Activity: Write out every entry exactly as it stands.

(Records from a data collection)

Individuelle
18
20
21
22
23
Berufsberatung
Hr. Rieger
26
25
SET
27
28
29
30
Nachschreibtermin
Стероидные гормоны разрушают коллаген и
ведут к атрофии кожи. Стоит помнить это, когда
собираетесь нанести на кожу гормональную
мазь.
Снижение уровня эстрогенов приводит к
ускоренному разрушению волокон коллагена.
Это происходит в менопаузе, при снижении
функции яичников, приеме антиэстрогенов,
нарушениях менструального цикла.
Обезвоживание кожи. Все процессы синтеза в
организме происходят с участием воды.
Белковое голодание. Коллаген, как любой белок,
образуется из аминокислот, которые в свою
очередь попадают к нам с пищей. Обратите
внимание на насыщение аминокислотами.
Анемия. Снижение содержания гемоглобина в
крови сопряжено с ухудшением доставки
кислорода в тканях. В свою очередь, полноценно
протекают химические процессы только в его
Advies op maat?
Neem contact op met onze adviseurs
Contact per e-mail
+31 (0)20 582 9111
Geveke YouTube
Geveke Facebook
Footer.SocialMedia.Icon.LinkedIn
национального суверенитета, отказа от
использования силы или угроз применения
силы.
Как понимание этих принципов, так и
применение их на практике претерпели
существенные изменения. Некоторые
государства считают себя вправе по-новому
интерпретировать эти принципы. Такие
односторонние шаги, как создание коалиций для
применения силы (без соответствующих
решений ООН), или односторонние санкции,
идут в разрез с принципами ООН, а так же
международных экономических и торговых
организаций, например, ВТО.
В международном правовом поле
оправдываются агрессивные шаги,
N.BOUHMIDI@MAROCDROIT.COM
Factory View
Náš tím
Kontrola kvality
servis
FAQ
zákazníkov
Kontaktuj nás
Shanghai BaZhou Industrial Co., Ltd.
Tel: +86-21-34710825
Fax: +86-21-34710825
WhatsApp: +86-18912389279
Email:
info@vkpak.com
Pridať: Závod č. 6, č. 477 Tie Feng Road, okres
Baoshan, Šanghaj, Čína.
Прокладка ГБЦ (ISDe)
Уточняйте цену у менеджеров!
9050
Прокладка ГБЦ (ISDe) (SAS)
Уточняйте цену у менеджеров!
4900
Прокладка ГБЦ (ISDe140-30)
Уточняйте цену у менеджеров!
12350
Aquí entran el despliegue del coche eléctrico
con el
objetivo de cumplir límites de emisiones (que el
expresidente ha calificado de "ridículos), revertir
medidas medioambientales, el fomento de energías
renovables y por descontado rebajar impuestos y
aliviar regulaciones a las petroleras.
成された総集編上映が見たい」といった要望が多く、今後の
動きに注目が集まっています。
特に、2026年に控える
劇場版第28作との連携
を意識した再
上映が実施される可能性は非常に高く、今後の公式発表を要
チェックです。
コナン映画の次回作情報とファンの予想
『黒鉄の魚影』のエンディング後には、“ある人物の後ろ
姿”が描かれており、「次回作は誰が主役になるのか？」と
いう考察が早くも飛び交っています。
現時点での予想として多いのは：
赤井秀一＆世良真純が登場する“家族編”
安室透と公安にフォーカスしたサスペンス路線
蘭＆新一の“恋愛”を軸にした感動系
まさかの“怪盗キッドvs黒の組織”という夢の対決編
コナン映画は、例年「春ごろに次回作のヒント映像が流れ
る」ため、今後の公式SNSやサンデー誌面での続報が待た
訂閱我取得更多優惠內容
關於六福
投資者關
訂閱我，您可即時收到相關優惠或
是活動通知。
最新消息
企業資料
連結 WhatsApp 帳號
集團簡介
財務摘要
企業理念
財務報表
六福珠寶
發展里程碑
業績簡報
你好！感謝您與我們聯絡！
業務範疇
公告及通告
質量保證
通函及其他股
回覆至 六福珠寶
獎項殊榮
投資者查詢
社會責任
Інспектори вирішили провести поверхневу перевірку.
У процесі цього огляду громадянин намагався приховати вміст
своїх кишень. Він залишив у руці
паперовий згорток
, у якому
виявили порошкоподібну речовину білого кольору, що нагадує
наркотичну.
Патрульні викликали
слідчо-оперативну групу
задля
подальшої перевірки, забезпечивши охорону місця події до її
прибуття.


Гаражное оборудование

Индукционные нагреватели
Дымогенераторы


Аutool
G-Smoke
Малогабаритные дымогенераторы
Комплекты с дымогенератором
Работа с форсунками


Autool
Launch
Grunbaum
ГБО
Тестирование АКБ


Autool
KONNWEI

Written answer:
Individuelle
18
20
21
22
23
Berufsberatung
Hr. Rieger
26
25
SET
27
28
29
30
Nachschreibtermin
Стероидные гормоны разрушают коллаген и
ведут к атрофии кожи. Стоит помнить это, когда
собираетесь нанести на кожу гормональную
мазь.
Снижение уровня эстрогенов приводит к
ускоренному разрушению волокон коллагена.
Это происходит в менопаузе, при снижении
функции яичников, приеме антиэстрогенов,
нарушениях менструального цикла.
Обезвоживание кожи. Все процессы синтеза в
организме происходят с участием воды.
Белковое голодание. Коллаген, как любой белок,
образуется из аминокислот, которые в свою
очередь попадают к нам с пищей. Обратите
внимание на насыщение аминокислотами.
Анемия. Снижение содержания гемоглобина в
крови сопряжено с ухудшением доставки
кислорода в тканях. В свою очередь, полноценно
протекают химические процессы только в его
Advies op maat?
Neem contact op met onze adviseurs
Contact per e-mail
+31 (0)20 582 9111
Geveke YouTube
Geveke Facebook
Footer.SocialMedia.Icon.LinkedIn
национального суверенитета, отказа от
использования силы или угроз применения
силы.
Как понимание этих принципов, так и
применение их на практике претерпели
существенные изменения. Некоторые
государства считают себя вправе по-новому
интерпретировать эти принципы. Такие
односторонние шаги, как создание коалиций для
применения силы (без соответствующих
решений ООН), или односторонние санкции,
идут в разрез с принципами ООН, а так же
международных экономических и торговых
организаций, например, ВТО.
В международном правовом поле
оправдываются агрессивные шаги,
N.BOUHMIDI@MAROCDROIT.COM
Factory View
Náš tím
Kontrola kvality
servis
FAQ
zákazníkov
Kontaktuj nás
Shanghai BaZhou Industrial Co., Ltd.
Tel: +86-21-34710825
Fax: +86-21-34710825
WhatsApp: +86-18912389279
Email:
info@vkpak.com
Pridať: Závod č. 6, č. 477 Tie Feng Road, okres
Baoshan, Šanghaj, Čína.
Прокладка ГБЦ (ISDe)
Уточняйте цену у менеджеров!
9050
Прокладка ГБЦ (ISDe) (SAS)
Уточняйте цену у менеджеров!
4900
Прокладка ГБЦ (ISDe140-30)
Уточняйте цену у менеджеров!
12350
Aquí entran el despliegue del coche eléctrico
con el
objetivo de cumplir límites de emisiones (que el
expresidente ha calificado de "ridículos), revertir
medidas medioambientales, el fomento de energías
renovables y por descontado rebajar impuestos y
aliviar regulaciones a las petroleras.
成された総集編上映が見たい」といった要望が多く、今後の
動きに注目が集まっています。
特に、2026年に控える
劇場版第28作との連携
を意識した再
上映が実施される可能性は非常に高く、今後の公式発表を要
チェックです。
コナン映画の次回作情報とファンの予想
『黒鉄の魚影』のエンディング後には、“ある人物の後ろ
姿”が描かれており、「次回作は誰が主役になるのか？」と
いう考察が早くも飛び交っています。
現時点での予想として多いのは：
赤井秀一＆世良真純が登場する“家族編”
安室透と公安にフォーカスしたサスペンス路線
蘭＆新一の“恋愛”を軸にした感動系
まさかの“怪盗キッドvs黒の組織”という夢の対決編
コナン映画は、例年「春ごろに次回作のヒント映像が流れ
る」ため、今後の公式SNSやサンデー誌面での続報が待た
訂閱我取得更多優惠內容
關於六福
投資者關
訂閱我，您可即時收到相關優惠或
是活動通知。
最新消息
企業資料
連結 WhatsApp 帳號
集團簡介
財務摘要
企業理念
財務報表
六福珠寶
發展里程碑
業績簡報
你好！感謝您與我們聯絡！
業務範疇
公告及通告
質量保證
通函及其他股
回覆至 六福珠寶
獎項殊榮
投資者查詢
社會責任
Інспектори вирішили провести поверхневу перевірку.
У процесі цього огляду громадянин намагався приховати вміст
своїх кишень. Він залишив у руці
паперовий згорток
, у якому
виявили порошкоподібну речовину білого кольору, що нагадує
наркотичну.
Патрульні викликали
слідчо-оперативну групу
задля
подальшої перевірки, забезпечивши охорону місця події до її
прибуття.


Гаражное оборудование

Индукционные нагреватели
Дымогенераторы


Аutool
G-Smoke
Малогабаритные дымогенераторы
Комплекты с дымогенератором
Работа с форсунками


Autool
Launch
Grunbaum
ГБО
Тестирование АКБ


Autool
KONNWEI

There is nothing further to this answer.